We trace the familiar arc from socially normalised drinking to the moment many women realise that wine o’clock isn’t self-care—it’s self-sabotage. Alcohol used as a reward temporarily soothes boredom, stress, and loneliness, but it wrecks sleep, spikes anxiety, and dulls motivation. The turning point is a reframe: swapping instant gratification for effort-based dopamine, swapping numbing for noticing, and building rituals that support the life you actually want.
From there, we dive into the psychology of identity and habit change. For years, Sarah was “the party girl,” her social currency tied to having a drink in hand. Taking a break didn’t just transform her sleep and skin; it tugged at deeper threads—people-pleasing, autopilot evenings, and the unexamined beliefs sold by alcohol marketing. Unwinding those stories takes time and data. Try 30 or 100 days, track your sleep and mood, and watch old narratives lose their power. Social pressure fades once results speak louder than the expectation to join in. And if a ritual helps, keep it—just change the liquid. Kombucha in a stemmed glass hits the cue without the crash. When the phone becomes the new numbing agent, redirect dopamine toward effort: strength training, puzzles, cold-water dips, or setting meaningful goals. Your brain learns to earn its own reward.

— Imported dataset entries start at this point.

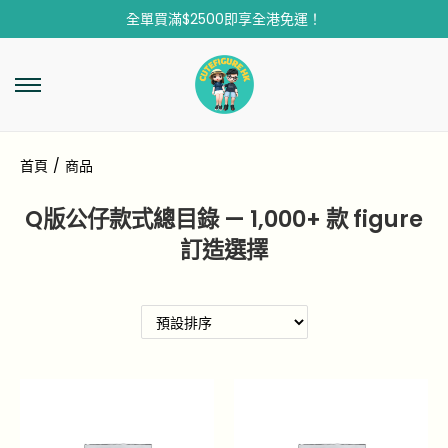
全單買滿$2500即享全港免運！
首頁
/
商品
Q版公仔款式總目錄 — 1,000+ 款 figure
訂造選擇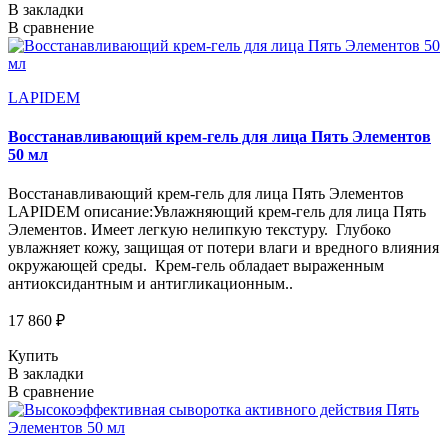
В закладки
В сравнение
LAPIDEM
Восстанавливающий крем-гель для лица Пять Элементов
50 мл
Восстанавливающий крем-гель для лица Пять Элементов
LAPIDEM описание:Увлажняющий крем-гель для лица Пять
Элементов. Имеет легкую нелипкую текстуру. Глубоко
увлажняет кожу, защищая от потери влаги и вредного влияния
окружающей среды. Крем-гель обладает выраженным
антиоксидантным и антигликационным..
17 860 ₽
Купить
В закладки
В сравнение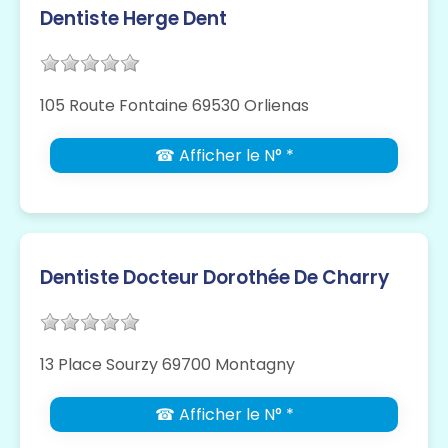
Dentiste Herge Dent
105 Route Fontaine 69530 Orlienas
☎ Afficher le N° *
Dentiste Docteur Dorothée De Charry
13 Place Sourzy 69700 Montagny
☎ Afficher le N° *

Then the lens widens to women’s health. Perimenopause magnifies alcohol’s downsides—fragmented sleep, hot sweats, anxiety, stubborn weight gain. The answer isn’t more cardio and less food; it’s strength, nourishment, and nervous system care. Think heavy lifts with low reps, progressive overload, protein-forward meals, and habits that regulate your system. Strong body, strong mind isn’t a slogan—it’s a stress buffer, a path back to agency, and the foundation for joyful movement, whether that’s lifting weights or training for a marathon at 50. When energy rises, options multiply: dancing without drinks, deeper conversations, more patient parenting, and a social life that doesn’t need a pour.
Parenting weaves through this story too. Teens will push boundaries, and preaching rarely works. Education, modelling, and delayed exposure have more impact. Kids who see a parent living a full, fun, alcohol-free life learn early that connection doesn’t require a bottle. Attachment deepens when evenings are present, not numbed. Often it starts with tiny guardrails: phones away after 8 p.m., a book by the stove, a jigsaw on the table. These micro-shifts protect sleep, mood, and relationships—and they stack. Once you’re thriving, the question changes from “How do I cope?” to “What do I want to build?”
Community is the glue that holds all this together. Shame thrives in silence; change gathers momentum in groups. Sarah’s programs focus on three pillars: community, education, and practical tools. Her book Beyond Booze takes the “why” and turns it into the “how,” with strategies and prompts to guide the process. Whether you begin with a few pages, a 30-day experiment, or a full challenge, the aim is the same: get curious, run the test, and keep what works.
Midlife isn’t a decline. It’s a decision point. Choose energy. Choose strength. Choose rituals that make tomorrow easier. The rebel move isn’t swearing off alcohol forever—it’s saying not today, and paying attention to how good that feels.